To me the rapid onset after getting rid of the cordless phone points to an electrosmog correlation. Another is the weird weekend and holiday increase in jitteriness, which could be explained by the increase in the neighbors’ electricity use compared to the work week. I am one of the few people in the building who work at home.
Ideally I should reinstate the cordless phone and wi-fi and see how I feel, but I can’t bring myself to do it just yet. And of course actually measuring their EMF output would be interesting. But as subjective as this is, I’d say that the cordless phone was responsible for the greatest part of the effect I noticed.
More expensive suggestions
After making those changes I got a little overwhelmed by Gittleman’s other suggestions, which cost a lot more money. Moving my iMac’s CPU tower further away from my body isn’t possible (it’s grafted to the monitor), so I’d have to purchase a different computer setup. Microsurge suppressors, which block voltage spikes from outlets, would add up to several hundred dollars. I wouldn’t want to try them until I could actually measure what they were lowering, but the gadget to measure that also costs several hundred bucks.
I’d also eventually like to measure everything you can’t shield yourself from as easily, such as the power line with two step-down transformers that’s 100 feet outside my window, my neighbors’ cordless phones and wi-fi, and the ceiling fan of my downstairs neighbor that is three feet below my bed. (Remember: EMF go right through walls.) But measuring these sources requires at least one other expensive meter. You can hire an expert to do all this, but only if you can find one in your area, and it will cost at least $300.

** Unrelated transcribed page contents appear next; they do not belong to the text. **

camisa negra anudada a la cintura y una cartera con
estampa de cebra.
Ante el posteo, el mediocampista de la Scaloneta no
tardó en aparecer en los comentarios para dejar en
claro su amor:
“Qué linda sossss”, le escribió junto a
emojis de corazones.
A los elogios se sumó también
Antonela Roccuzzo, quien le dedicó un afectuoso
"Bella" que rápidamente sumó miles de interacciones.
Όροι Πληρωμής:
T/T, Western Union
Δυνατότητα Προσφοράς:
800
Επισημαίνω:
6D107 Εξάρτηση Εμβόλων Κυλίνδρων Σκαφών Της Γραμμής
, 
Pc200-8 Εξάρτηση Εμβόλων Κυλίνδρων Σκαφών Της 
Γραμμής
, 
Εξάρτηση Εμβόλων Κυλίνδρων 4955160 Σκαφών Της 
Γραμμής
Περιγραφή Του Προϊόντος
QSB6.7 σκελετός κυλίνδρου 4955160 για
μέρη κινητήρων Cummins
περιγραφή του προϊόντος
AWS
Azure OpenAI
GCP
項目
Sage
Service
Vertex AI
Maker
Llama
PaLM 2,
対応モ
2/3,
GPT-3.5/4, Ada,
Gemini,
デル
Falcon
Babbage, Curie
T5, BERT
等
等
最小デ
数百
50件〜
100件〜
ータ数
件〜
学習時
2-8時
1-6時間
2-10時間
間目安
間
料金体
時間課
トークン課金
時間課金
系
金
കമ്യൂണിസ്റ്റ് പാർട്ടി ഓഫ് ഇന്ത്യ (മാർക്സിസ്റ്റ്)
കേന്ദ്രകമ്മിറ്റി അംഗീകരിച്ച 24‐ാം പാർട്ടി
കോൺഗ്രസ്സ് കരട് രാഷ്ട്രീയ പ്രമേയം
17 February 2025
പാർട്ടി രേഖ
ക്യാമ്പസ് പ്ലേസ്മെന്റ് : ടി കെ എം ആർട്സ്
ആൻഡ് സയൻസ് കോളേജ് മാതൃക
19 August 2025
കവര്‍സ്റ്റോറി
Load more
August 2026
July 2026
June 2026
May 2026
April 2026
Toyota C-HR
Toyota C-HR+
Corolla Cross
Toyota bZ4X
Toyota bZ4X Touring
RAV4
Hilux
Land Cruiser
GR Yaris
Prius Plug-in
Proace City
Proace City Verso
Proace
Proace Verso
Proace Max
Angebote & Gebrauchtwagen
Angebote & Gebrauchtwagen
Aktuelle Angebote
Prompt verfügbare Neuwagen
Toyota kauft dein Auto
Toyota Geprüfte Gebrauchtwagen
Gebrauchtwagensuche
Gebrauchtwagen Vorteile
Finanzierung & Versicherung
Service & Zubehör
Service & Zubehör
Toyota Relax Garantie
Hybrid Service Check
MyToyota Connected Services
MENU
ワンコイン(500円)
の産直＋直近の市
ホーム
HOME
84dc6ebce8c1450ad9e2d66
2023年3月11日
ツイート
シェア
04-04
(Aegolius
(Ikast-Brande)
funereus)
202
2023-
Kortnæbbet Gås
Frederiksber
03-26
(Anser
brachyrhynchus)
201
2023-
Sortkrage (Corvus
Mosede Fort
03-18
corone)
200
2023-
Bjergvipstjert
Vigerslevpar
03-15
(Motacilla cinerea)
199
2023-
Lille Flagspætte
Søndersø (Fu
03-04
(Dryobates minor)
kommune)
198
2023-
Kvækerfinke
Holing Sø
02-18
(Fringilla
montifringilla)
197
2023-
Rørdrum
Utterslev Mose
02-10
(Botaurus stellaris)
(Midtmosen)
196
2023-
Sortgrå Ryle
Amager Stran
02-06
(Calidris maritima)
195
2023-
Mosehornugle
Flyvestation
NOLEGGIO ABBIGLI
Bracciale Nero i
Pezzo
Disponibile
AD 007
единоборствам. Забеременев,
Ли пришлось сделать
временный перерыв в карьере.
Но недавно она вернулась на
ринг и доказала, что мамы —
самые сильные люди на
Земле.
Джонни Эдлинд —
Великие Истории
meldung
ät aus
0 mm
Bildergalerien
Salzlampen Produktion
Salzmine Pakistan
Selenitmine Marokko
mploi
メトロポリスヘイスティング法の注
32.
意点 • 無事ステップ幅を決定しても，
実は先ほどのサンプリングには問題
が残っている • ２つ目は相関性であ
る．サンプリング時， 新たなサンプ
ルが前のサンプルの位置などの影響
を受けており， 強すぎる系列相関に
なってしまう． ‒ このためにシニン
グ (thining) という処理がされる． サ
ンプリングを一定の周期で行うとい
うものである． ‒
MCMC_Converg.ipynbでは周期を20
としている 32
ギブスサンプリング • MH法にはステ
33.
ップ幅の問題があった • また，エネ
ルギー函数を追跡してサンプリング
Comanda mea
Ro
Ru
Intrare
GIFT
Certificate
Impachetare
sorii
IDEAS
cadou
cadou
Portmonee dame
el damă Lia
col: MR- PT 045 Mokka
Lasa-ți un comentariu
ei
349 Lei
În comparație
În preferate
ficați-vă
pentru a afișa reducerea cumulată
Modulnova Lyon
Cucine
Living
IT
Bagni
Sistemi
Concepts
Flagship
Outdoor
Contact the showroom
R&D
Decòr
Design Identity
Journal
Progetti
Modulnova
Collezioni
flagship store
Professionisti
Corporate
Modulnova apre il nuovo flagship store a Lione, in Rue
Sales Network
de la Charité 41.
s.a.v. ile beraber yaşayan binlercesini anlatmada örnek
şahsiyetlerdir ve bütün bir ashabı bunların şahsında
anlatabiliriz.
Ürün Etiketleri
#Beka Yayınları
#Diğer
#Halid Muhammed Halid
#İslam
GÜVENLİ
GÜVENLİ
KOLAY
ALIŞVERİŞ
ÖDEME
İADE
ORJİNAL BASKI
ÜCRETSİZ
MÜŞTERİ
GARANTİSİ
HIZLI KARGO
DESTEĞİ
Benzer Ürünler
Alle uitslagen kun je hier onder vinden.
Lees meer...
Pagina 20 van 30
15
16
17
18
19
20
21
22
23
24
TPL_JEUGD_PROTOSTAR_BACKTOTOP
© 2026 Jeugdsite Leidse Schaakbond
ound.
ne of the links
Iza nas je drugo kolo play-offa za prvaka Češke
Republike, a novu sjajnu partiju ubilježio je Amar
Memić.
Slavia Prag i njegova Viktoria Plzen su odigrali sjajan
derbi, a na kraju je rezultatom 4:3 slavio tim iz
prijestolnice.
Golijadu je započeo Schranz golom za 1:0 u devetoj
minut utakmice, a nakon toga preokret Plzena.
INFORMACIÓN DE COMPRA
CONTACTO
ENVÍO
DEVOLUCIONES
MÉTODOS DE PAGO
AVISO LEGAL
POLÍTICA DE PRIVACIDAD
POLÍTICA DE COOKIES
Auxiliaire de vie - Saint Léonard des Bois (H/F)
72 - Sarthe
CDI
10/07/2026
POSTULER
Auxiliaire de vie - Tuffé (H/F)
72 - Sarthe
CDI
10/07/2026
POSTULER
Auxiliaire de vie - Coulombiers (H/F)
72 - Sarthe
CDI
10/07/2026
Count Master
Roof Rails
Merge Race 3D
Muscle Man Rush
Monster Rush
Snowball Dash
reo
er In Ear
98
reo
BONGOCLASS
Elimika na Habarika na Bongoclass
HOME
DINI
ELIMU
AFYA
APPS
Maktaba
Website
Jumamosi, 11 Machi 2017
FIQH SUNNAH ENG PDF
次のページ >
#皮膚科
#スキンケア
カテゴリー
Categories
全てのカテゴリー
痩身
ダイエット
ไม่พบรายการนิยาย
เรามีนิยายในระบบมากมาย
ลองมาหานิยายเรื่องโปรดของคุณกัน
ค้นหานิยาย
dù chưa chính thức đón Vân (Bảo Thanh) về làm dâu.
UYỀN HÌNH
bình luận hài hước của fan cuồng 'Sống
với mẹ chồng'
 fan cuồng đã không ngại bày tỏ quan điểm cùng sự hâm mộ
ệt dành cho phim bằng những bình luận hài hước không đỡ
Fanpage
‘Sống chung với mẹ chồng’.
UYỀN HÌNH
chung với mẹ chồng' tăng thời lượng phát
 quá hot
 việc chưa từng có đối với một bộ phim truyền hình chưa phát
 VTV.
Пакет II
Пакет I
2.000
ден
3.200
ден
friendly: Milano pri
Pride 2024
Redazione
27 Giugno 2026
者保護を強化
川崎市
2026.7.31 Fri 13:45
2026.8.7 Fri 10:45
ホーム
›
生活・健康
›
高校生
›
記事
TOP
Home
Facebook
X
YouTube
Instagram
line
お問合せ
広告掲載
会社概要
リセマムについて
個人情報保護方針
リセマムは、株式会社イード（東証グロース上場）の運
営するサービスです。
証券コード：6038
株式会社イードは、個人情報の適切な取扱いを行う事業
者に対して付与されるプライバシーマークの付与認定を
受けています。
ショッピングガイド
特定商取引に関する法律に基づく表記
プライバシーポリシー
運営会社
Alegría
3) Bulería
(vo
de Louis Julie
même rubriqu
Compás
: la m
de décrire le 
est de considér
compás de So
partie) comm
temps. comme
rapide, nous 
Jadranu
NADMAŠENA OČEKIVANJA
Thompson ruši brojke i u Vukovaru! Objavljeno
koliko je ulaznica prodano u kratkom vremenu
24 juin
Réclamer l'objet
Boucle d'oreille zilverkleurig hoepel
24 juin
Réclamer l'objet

Another possible cordless phone effect
In the middle of this experiment I started wondering about incidents over the past three years where I’d get off the cordless/cell phone after a long call and have the sensation that everything was suddenly much quieter, as if I’d been yelling to someone in a windstorm and now was indoors. That hasn’t happened since I started the experiment. Electrical pollution experts believe that EMF disrupts your body’s electrical signals and can destroy cell walls. Perhaps my brain had to work at a higher output to fight the phone interference, and that change registered in my memory after the interference was gone.
When this content was published
The content on this page was first posted in July 2012 and updated in April 2023.